Complex and Risky Financial Transactions

Many municipalities have entered into complex financial transactions that were poorly understood at inception and carry embedded risks that can be realized at times of fiscal stress. This is precisely what happened in Detroit. It had entered into hundreds of millions of dollars of extremely long term interest rate swaps that were subject to immediate termination as the credit of the city deteriorated. Termination required immediate payment of all projected profits that would be earned by the city’s bank counterparties had the swaps not been terminated, common swap termination requirement. The problem was that payment of these projected profits in a lump sum would make the cash flow position of the city completely untenable.

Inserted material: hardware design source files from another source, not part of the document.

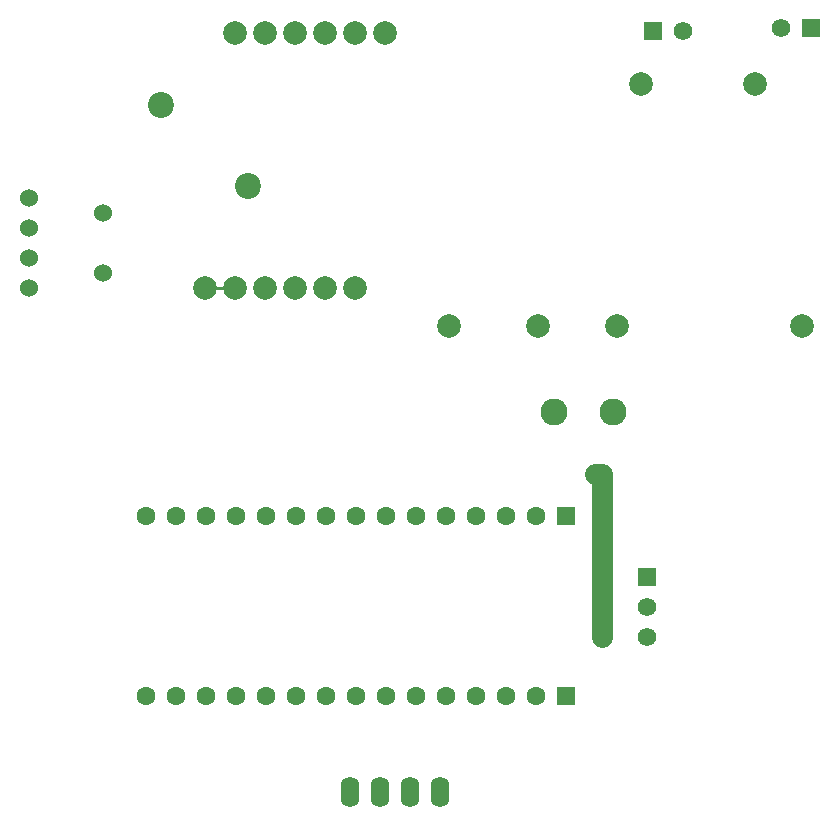
<source format=gtl>
G04 Layer: TopLayer*
G04 EasyEDA v6.5.47, 2024-12-02 16:04:41*
G04 21ecff18f707448a99b4ba636b948567,dcd0ed1caef0489ea57f60499794c5f0,10*
G04 Gerber Generator version 0.2*
G04 Scale: 100 percent, Rotated: No, Reflected: No *
G04 Dimensions in inches *
G04 leading zeros omitted , absolute positions ,3 integer and 6 decimal *
%FSLAX36Y36*%
%MOIN*%

%ADD10C,0.0100*%
%ADD11C,0.0709*%
%ADD12R,0.0620X0.0620*%
%ADD13C,0.0620*%
%ADD14C,0.0600*%
%ADD15C,0.0866*%
%ADD16C,0.0787*%
%ADD17R,0.0630X0.0630*%
%ADD18C,0.0630*%
%ADD19O,0.06299199999999999X0.10236200000000001*%
%ADD20C,0.0900*%
%ADD21C,0.0394*%

%LPD*%
D10*
X965000Y1915000D02*
G01*
X1065000Y1915000D01*
D11*
X2265000Y1295000D02*
G01*
X2288744Y1295000D01*
X2288744Y750000D01*
D12*
G01*
X2985000Y2780000D03*
D13*
G01*
X2885000Y2780000D03*
D12*
G01*
X2460000Y2770000D03*
D13*
G01*
X2560000Y2770000D03*
D14*
G01*
X625000Y1965000D03*
G01*
X625000Y2165000D03*
D15*
G01*
X818729Y2526399D03*
G01*
X1111270Y2253600D03*
D16*
G01*
X1565000Y2765000D03*
G01*
X1465000Y2765000D03*
G01*
X1365000Y2765000D03*
G01*
X1265000Y2765000D03*
G01*
X1165000Y2765000D03*
G01*
X1065000Y2765000D03*
G01*
X1465000Y1915000D03*
G01*
X1365000Y1915000D03*
G01*
X1265000Y1915000D03*
G01*
X1165000Y1915000D03*
G01*
X1065000Y1915000D03*
G01*
X965000Y1915000D03*
D17*
G01*
X2170000Y1155000D03*
D18*
G01*
X2070000Y555000D03*
G01*
X1870000Y555000D03*
G01*
X1670000Y555000D03*
G01*
X1470000Y555000D03*
G01*
X1270000Y555000D03*
G01*
X1070000Y555000D03*
G01*
X870000Y555000D03*
G01*
X770000Y1155000D03*
G01*
X970000Y1155000D03*
G01*
X1170000Y1155000D03*
G01*
X1370000Y1155000D03*
G01*
X1570000Y1155000D03*
G01*
X1770000Y1155000D03*
G01*
X1970000Y1155000D03*
G01*
X2070000Y1155000D03*
G01*
X1870000Y1155000D03*
G01*
X1670000Y1155000D03*
G01*
X1470000Y1155000D03*
G01*
X1270000Y1155000D03*
G01*
X1070000Y1155000D03*
G01*
X870000Y1155000D03*
G01*
X770000Y555000D03*
G01*
X970000Y555000D03*
G01*
X1170000Y555000D03*
G01*
X1370000Y555000D03*
G01*
X1570000Y555000D03*
G01*
X1770000Y555000D03*
G01*
X1970000Y555000D03*
D17*
G01*
X2170000Y555000D03*
D14*
G01*
X379960Y1914609D03*
G01*
X379960Y2014609D03*
G01*
X379960Y2114609D03*
G01*
X379960Y2214609D03*
D19*
G01*
X1450000Y235000D03*
G01*
X1550000Y235000D03*
G01*
X1650000Y235000D03*
G01*
X1750000Y235000D03*
D20*
G01*
X2130000Y1500000D03*
G01*
X2328000Y1500000D03*
D16*
G01*
X2957759Y1789209D03*
G01*
X2339650Y1789209D03*
G01*
X2798310Y2596300D03*
G01*
X2075870Y1789209D03*
G01*
X1780590Y1789209D03*
G01*
X2420349Y2596300D03*
D12*
G01*
X2440000Y950000D03*
D13*
G01*
X2440000Y850000D03*
G01*
X2440000Y750000D03*
D21*
G01*
X2288743Y750000D03*
G01*
X2265000Y1295000D03*
M02*

</source>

While derivatives such as interest rate swaps are common and risky, municipal finance is notorious for other forms of complex transactions. The simple fact that the interest on municipal debt is exempt from federal income taxation provides tremendous opportunity for complexity. Moreover, for political and governance purposes, municipalities often work through independent or affiliated authorities and agencies that are authorized to issue their own debt. This further adds to complexity.

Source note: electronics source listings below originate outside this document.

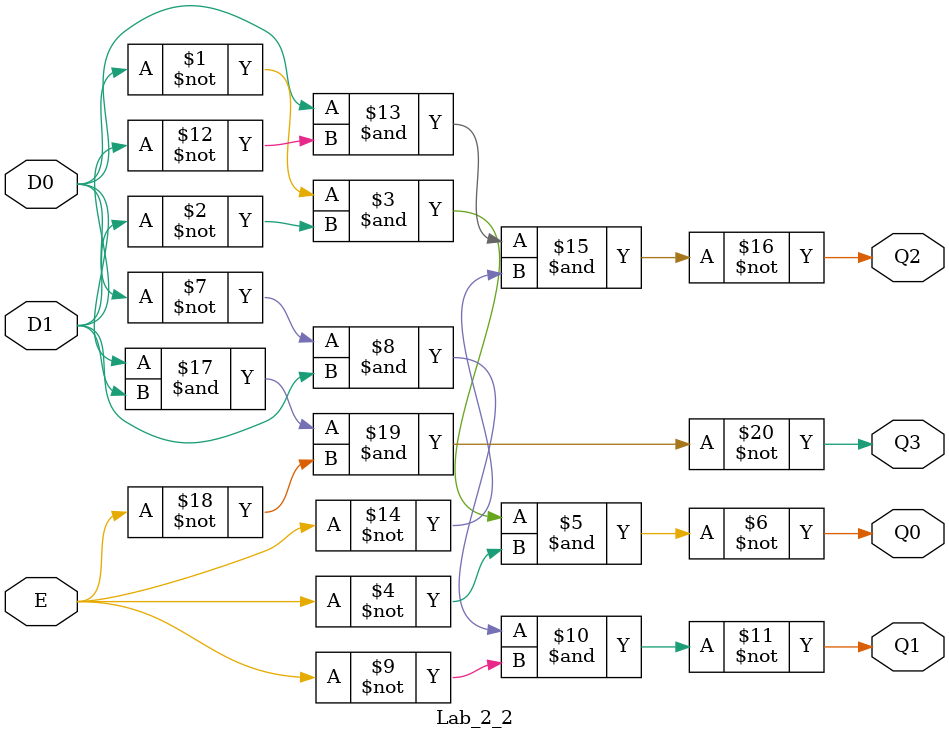
<source format=v>
`timescale 1ns / 1ps


module Lab_2_2(
    input E,
    input D0,
    input D1,
    output Q0,
    output Q1,
    output Q2,
    output Q3
    );
    
    assign Q0 = ~(~D0 & ~D1 & ~E);
    assign Q1 = ~(~D0 &  D1 & ~E);
    assign Q2 = ~( D0 & ~D1 & ~E);
    assign Q3 = ~( D0 &  D1 & ~E);
endmodule

</source>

Municipalities need to have an informed analysis of the risks associated with their capital financing structures. Financings are generally done one at a time with insufficient consideration of the overall set of risks taken on by the municipality. In addition, at the time of the financing, the party that is best positioned to understand the risks of the financing is most often the bank selling the idea to the municipality that is incented to make certain the deal goes through. This is true even when the municipality has an outside advisor because the level of sophistication of the banks so far exceeds that of the advisory profession. This analysis is also not accomplished through the audit process, which proceeds according to rules that could not possibly accommodate disclosure of complex risks.

Economic Development

Detroit, like many cities, gave large incentives such as tax breaks to procure investment in the downtown area. In times of stress, the overall effectiveness of such incentives can become a tremendous concern. Often, this is a legitimate criticism. Understanding what has worked to accomplish the policy goals and what has not is a difficult and perhaps impossible task. Moreover, whether or not the endeavor has had the hoped for simulative effects, public opinion will be suspicious of the potential for prior crony capitalism.